El local actual forma parte de la segunda historia. Echó a andar en 1964. Entonces, relata el primero de los Valentín, tenía una deuda pendiente de saldar, así que vendió la panadería, acabó con aquel crédito y con lo que le quedó puso en marcha el actual local, mucho más modesto que el actual.

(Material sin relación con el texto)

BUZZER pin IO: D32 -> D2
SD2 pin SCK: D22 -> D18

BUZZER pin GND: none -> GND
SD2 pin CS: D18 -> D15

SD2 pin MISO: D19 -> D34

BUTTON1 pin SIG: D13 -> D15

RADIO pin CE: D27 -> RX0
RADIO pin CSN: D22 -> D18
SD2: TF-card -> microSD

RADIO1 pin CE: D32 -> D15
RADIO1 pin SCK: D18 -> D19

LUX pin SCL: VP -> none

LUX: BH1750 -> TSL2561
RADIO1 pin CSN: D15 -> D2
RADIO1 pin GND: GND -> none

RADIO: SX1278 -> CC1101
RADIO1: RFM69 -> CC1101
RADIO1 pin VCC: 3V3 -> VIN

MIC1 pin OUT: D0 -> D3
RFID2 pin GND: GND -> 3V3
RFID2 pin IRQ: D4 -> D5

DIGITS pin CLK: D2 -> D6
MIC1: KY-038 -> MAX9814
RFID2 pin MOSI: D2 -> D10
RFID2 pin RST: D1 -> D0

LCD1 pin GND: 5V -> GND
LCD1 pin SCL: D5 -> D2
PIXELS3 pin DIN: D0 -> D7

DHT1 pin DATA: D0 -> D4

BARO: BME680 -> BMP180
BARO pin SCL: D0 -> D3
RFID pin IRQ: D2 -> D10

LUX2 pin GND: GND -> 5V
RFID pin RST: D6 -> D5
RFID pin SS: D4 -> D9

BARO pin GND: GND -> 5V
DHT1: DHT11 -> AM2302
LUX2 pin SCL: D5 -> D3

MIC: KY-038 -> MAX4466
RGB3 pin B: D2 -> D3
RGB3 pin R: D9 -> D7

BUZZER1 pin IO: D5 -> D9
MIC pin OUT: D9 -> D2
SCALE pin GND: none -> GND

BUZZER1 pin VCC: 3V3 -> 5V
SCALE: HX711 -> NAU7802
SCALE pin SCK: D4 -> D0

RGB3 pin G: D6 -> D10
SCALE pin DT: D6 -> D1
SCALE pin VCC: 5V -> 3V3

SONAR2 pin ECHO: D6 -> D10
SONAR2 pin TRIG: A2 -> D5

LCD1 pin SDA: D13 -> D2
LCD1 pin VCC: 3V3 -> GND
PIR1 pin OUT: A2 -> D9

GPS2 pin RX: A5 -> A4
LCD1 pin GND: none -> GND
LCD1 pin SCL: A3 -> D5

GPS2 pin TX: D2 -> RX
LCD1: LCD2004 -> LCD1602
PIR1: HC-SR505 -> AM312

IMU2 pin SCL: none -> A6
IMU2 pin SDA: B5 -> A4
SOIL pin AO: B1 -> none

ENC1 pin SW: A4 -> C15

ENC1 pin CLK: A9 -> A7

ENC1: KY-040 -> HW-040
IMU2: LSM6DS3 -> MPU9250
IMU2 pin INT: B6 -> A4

Como la familia, casa Valentín fue creciendo.

Antes de que Valentín e Isaura arrancaran el negocio o había nada en la zona, en la que ahora proliferan las viviendas.

Cuenta Valentín Amigo Montero que la carnicería empezó a funcionar un poco sin querer un poco después, en 1968. Todo aquello fue la semilla y no solo no paró, sino que se multiplicó con el tiempo.

El pequeño comedor con unos cuantos toneles se convirtió en otro en el que durante una década, hasta 1978, se celebraron bodas.

La cocina casera a base de carnes es la que los ha hecho famosos, pero el segundo Valentín cuenta con orgullo que al principio se sirvió mucho pescado -todavía lo hay- y que las lubinas eran bien conocidas y celebrada la caldeirada. Como prueba, cuenta con orgullo, había fisterráns que iban hasta allí a comer.

Ahora fisterráns siguen yendo. Y madrileños, vascos, catalanes, coruñeses, compostelanos y un largo etcétera de procedencias. Su estilo de cocina casera, del que es también responsable Teresa Pombo, al mando en los fogones, tiene muchos adeptos. El cordero, las carnes asadas y los cocidos son míticos en el local. El tercero de los Valentín se pone tras la barra a mediodía y ayuda en la carnicería en lo que haga falta. Por ahora, la continuidad de la empresa está asegurada en Pereiriña.

Vale la pena darse una vuelta por las cocinas, que casi parecen un piso por su tamaño. Allí aprendió a cocinar Teresa que, dice, se enfrentó a sus primeros pescados a la plancha en solitario y sin experiencia.

Se la darían los años. El reconocimiento le vendría de los clientes. Eran alabadas, recuerda su marido, las caldeiradas de pinto, los sargos al horno y otras muchas preparaciones.

El establecimiento se convirtió en restaurante hace medio siglo y casi de casualidad. Allí paraban los curas al regresar de los funerales, cuenta Isaura. Poco a poco fue creciendo y aún no hace mucho que se ejecutó la última ampliación de los comedores. Si entonces en Pereiriña no había muchos vecinos, hoy la cosa ha cambiado. La mejora de las comunicaciones ha hecho el resto. Hoy Valentín es uno de los mejores embajadores del nombre de su lugar natal.

El boca a boca lleva funcionando medio siglo. Aquellos curas de los años 50 seguro que alabaron las viandas servidas a sus amigos y conocidos. Hoy la cosa no ha cambiado.